Sounds good Charlie! Do I need to bring my dog sled to get to you or will my Chevy get me there ok? The amount of snow we have here now, I could shovel my entire drive way in about 1 hour if I didn't fall on my a$$ 20 times due to the ICE underneath it all! Dog on Canadian winters, we need our old ones back where we actually got SNOW!
 
MIKE P. - I'm kina biased against fluid, even WWF in the frt tires, and rear tires FWIW, on my #1 snow mover I carry the frt wheels of the tractor 6 to twelve inches in the air when pushing snow. Hard to do that with a CC, but my experience the last couple years with a CC blade was they scrape right down to bare concrete in My case with NO down-force needed, and only on the wettest nasty snow that would plug up ANY QA-36 will they try to push the tractor sideways away from the angle of the blade, and that's only with 5-6 passes and a BIG windrow to try to move.

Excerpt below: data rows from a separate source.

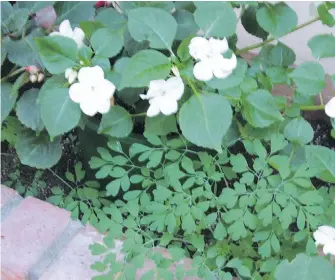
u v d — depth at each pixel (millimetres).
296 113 1229
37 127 1253
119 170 1244
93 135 1384
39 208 1308
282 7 1239
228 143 1236
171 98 1077
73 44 1069
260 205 1130
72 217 1277
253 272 1180
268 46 1363
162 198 1164
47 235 1251
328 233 1076
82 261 1202
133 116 1252
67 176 1441
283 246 1174
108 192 1229
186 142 1253
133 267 1097
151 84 1053
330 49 1219
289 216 1104
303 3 1586
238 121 1259
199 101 1053
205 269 1097
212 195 1167
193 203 1205
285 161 1146
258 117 1146
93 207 1373
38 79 1224
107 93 1061
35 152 1341
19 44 1207
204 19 1131
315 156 1137
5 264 1207
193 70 1074
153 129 1205
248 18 1362
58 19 1273
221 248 1173
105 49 1106
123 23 1251
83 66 1086
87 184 1390
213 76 1084
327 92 1604
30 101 1261
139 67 1052
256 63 1328
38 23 1285
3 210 1327
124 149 1343
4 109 1236
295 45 1693
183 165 1198
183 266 1131
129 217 1185
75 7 1284
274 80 1265
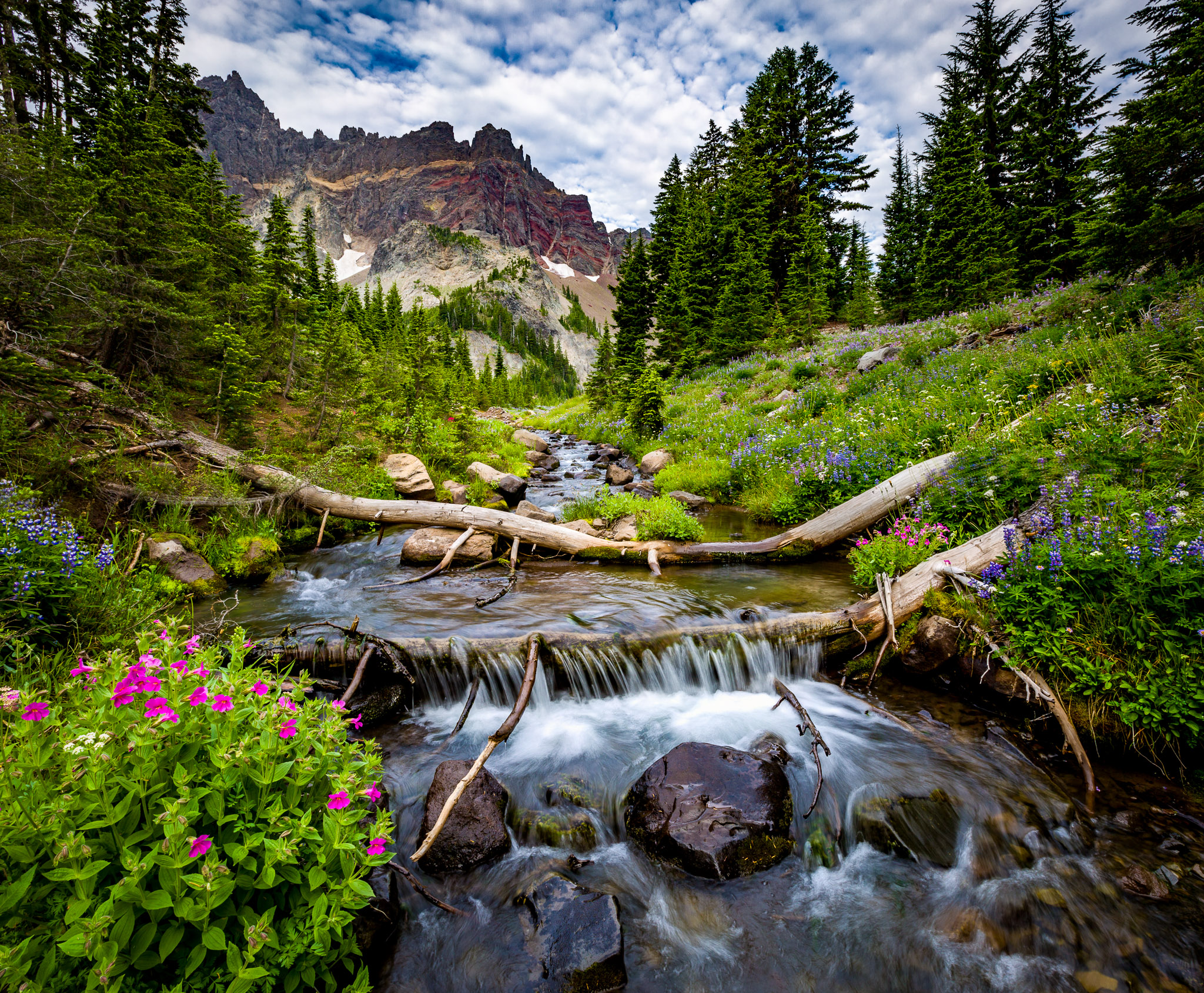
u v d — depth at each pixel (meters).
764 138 36.62
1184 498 5.03
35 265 8.48
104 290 9.60
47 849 1.91
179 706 2.36
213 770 2.28
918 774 4.09
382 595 7.26
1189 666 3.98
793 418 15.60
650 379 20.64
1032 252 24.81
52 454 7.28
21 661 4.04
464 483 13.89
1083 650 4.52
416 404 17.98
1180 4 9.79
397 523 9.97
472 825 3.47
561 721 4.88
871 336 22.22
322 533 9.65
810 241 29.36
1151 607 4.37
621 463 20.05
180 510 8.22
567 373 184.50
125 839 1.96
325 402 13.14
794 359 23.12
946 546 6.93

If you've got ice under the snow, good luck! I just watched a video over on the RPM forum of what might work for you.... it's in the coffee shop... about the TD-24 crawler! No chains of fluid needed with 40,000# of steel & iron with 170 drawbar HP... the 6-cyl 1091 CID engine was too big for the Neb. Test lab's dyno so no PTO or Belp HP numbers.
 
Afternoon, All. Just got a picture of the #591 Cub Cadet srial number. I even asked if it was stamped into the side and was told it was. Geez do i feel embarrassed.... The gentleman's version of hand stamped was a screwed in part I.D. number. I truly apologize for the distraction I've caused. It would have been great if it had been #591 Cub Cadet. At least the fella savedit from the fellas that were going to cut it up for scrap.